Les voitures électriques commencent de plus en plus à envahir notre quotidien, et les États n’y sont généralement pas pour rien. Grâce aux subventions et aux avantages qu’ils proposent, les citoyens se tournent de plus en plus vers ce type de véhicule, à tel point que les pays en viennent à le regretter.

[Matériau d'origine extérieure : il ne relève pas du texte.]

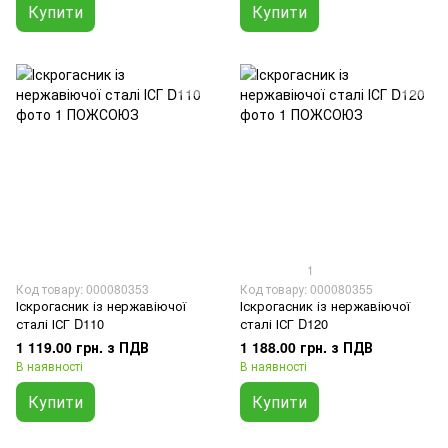
Купити
Купити
1
Код товару: 000080353
Код товару: 000080355
Іскрогасник із нержавіючої
Іскрогасник із нержавіючої
сталі ІСГ D110
сталі ІСГ D120
1 119.00 грн. з ПДВ
1 188.00 грн. з ПДВ
В наявності
В наявності
Купити
Купити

Le succès de la voiture électrique est aussi un problème pour l'État. La Norvège l'a déjà compris

Trop de voiture électrique tue l'État

C’est dans le dernier rapport de Bloomberg NEF que nous apprenons que 97% des véhicules vendus en Norvège sont rechargeables. Rapport qui nous apprend également que les motos électriques réduisent drastiquement la consommation mondiale d’énergie fossile dans le monde. Ce chiffre assez fou pourrait sembler bon pour la planète et la Norvège, mais en réalité, ce dernier donne plutôt de grosses migraines à l'État.

Dans ces 97%, 80% des véhicules sont purement électriques - le reste étant principalement occupé par des voitures hybrides. Et la tendance n’est pas près de s’atténuer puisqu’en 2021, un total de 113 751 voitures électriques a été vendu dans le pays nordique, rien que ça !

Pourtant, selon l’ACEA, la part de véhicules électriques en circulation dans le pays est équivalente à 12,1%. Néanmoins, l’achat de ce type de voiture provoque un trou assez important dans les caisses de l'État. L’estimation du manque à gagner s’élève donc à 1 878 millions d’euros, en partie à cause des subventions perçues pour l’achat d’un véhicule électrique.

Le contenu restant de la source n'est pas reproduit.